Жун Лу представал перед ней таким, как во времена их детства — тогда уже высокий и стройный, упрямый, это верно, потому что никогда не уступал, если сам того не хотел, и как ни сильна была она характером, он непременно оказывался сильнее. Отличавшийся мужественной красотой — и сейчас и тогда, — родич никогда не выглядел изнеженным или женоподобным, каким Цыси помнила бедного императора. Хорошо, что у нее имелось предостережение принца Гуна — щит против таких мыслей и воспоминаний, против ее собственного желания. И если в сердце императрицы бушевал огонь, то ее внешнее спокойствие было непоколебимым.

Нет, и в самом деле она не могла отдаться сердечным наслаждениям. Ее задача еще не была выполнена. Нельзя подавать надежды врагам и нельзя расслабляться до тех пор, пока она не овладеет троном Дракона и не будет хранить его для своего сына. Следует использовать свои чары, вести себя вежливо и пристойно по отношению к каждому.

Так думала Цыси и настолько хорошо следовала этим замыслам, что приворожила всех, кроме своих недругов.

В особенности ее полюбили солдаты императорской гвардии, которых она не переставала одаривать милостями и наградами, ни разу, однако, не показав различия между этими людьми и их начальником. Она также не забывала посылать им ежедневную благодарность за охрану императорских останков.

Отныне ее опорой стал главный евнух Ань Дэхай, который теперь ни на минуту не отлучался от нее, как когда-то не отлучался от императора.
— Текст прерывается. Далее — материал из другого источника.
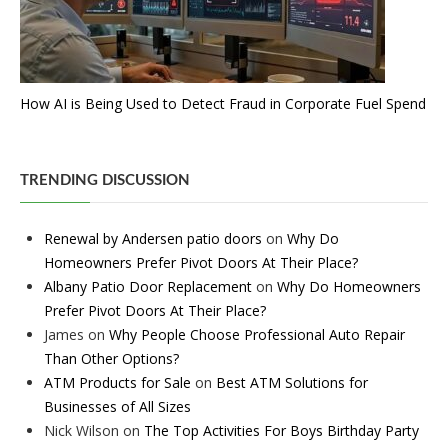
How AI is Being Used to Detect Fraud in Corporate Fuel Spend
TRENDING DISCUSSION
Renewal by Andersen patio doors
on
Why Do
Homeowners Prefer Pivot Doors At Their Place?
Albany Patio Door Replacement
on
Why Do Homeowners
Prefer Pivot Doors At Their Place?
James
on
Why People Choose Professional Auto Repair
Than Other Options?
ATM Products for Sale
on
Best ATM Solutions for
Businesses of All Sizes
Nick Wilson
on
The Top Activities For Boys Birthday Party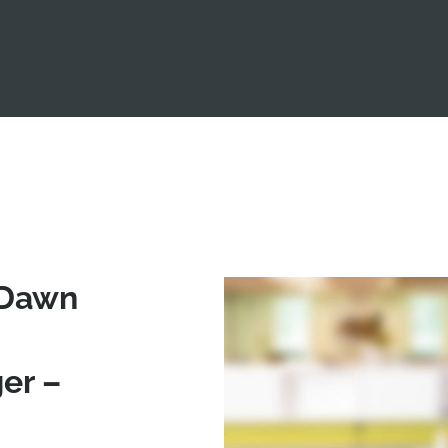
 Dawn
er –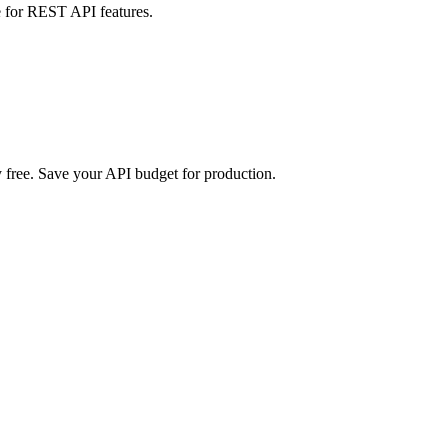
 for REST API features.
free. Save your API budget for production.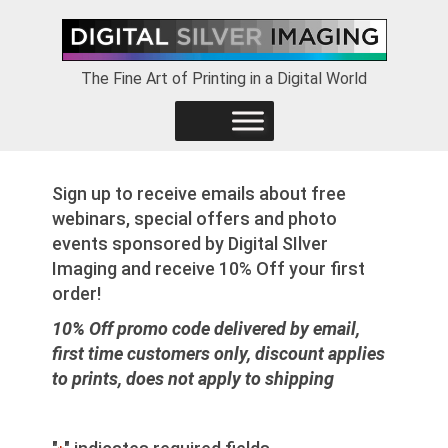
Skip
Skip
Skip
to
to
to
primary
main
footer
The Fine Art of Printing in a Digital World
navigation
content
Sign up to receive emails about free
webinars, special offers and photo
events sponsored by Digital SIlver
Imaging and receive 10% Off your first
order!
10% Off promo code delivered by email,
first time customers only, discount applies
to prints, does not apply to shipping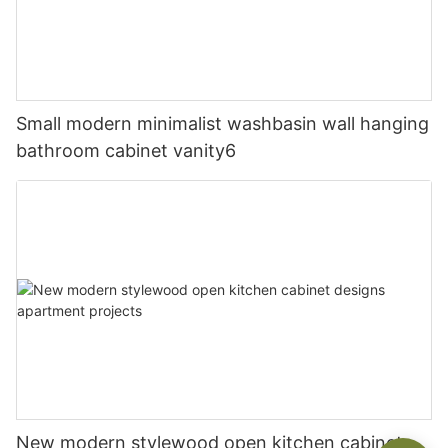
Small modern minimalist washbasin wall hanging
bathroom cabinet vanity6
New modern stylewood open kitchen cabinet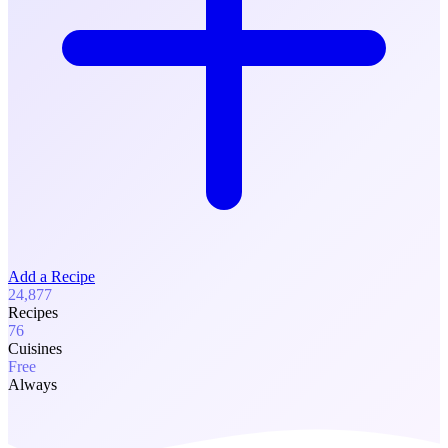
Add a Recipe
24,877
Recipes
76
Cuisines
Free
Always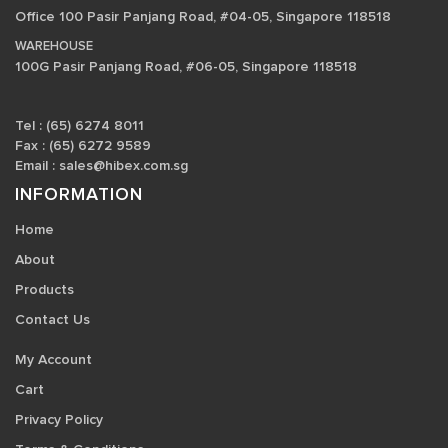
Office 100 Pasir Panjang Road, #04-05, Singapore 118518
WAREHOUSE
100G Pasir Panjang Road, #06-05, Singapore 118518
Tel : (65) 6274 8011
Fax : (65) 6272 9589
Email :
sales@hibex.com.sg
INFORMATION
Home
About
Products
Contact Us
My Account
Cart
Privacy Policy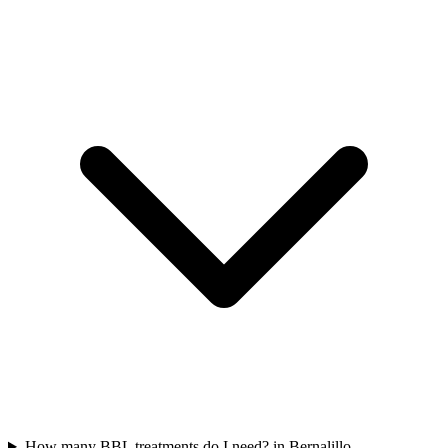
How many BBL treatments do I need? in Bernalillo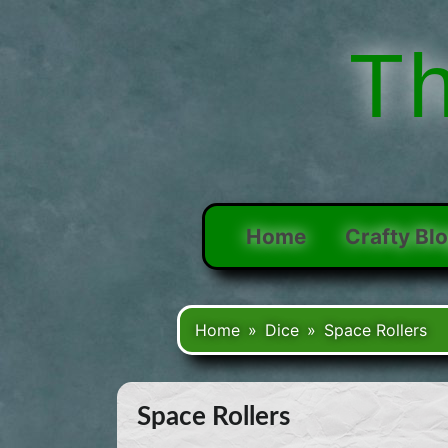
Skip
to
T
content
Home
Crafty Bl
Home
Dice
Space Rollers
Space Rollers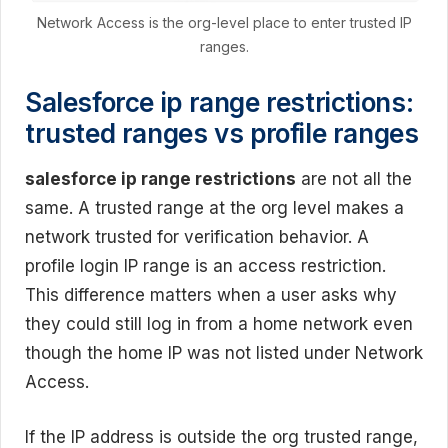
Network Access is the org-level place to enter trusted IP
ranges.
Salesforce ip range restrictions:
trusted ranges vs profile ranges
salesforce ip range restrictions
are not all the
same. A trusted range at the org level makes a
network trusted for verification behavior. A
profile login IP range is an access restriction.
This difference matters when a user asks why
they could still log in from a home network even
though the home IP was not listed under Network
Access.
If the IP address is outside the org trusted range,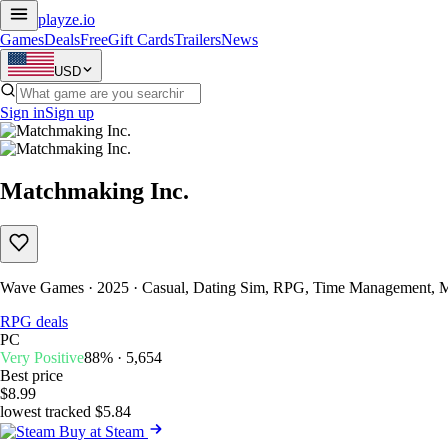
playze
.io
Games
Deals
Free
Gift Cards
Trailers
News
USD
Sign in
Sign up
Matchmaking Inc.
Wave Games · 2025 · Casual, Dating Sim, RPG, Time Management, M
RPG deals
PC
Very Positive
88% · 5,654
Best price
$8.99
lowest tracked $5.84
Buy at Steam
От него она слышала о бедах своих недругов, о том, как обезумели от страха Трое, а с ними и их приспешники, ибо на следующий день после смерти императора заговорщики разослали эдикт, по которому они провозглашались регентами, назначенными Сыном неба в его смертный час, а Цыси навсегда изгонялась из правления. Днем позже, однако, не сумев найти императорскую печать, они поспешили умиротворить соперницу и срочно издали новый эдикт, объявлявший обеих супруг Вдовствующими императрицами.

— Это, почтенная. — сказал, подхихикивая, главный евнух, — произошло не столько потому, что вы мать нового императора, а потому, что вы привлекли на свою сторону маньчжурских солдат, которые охраняют дворец.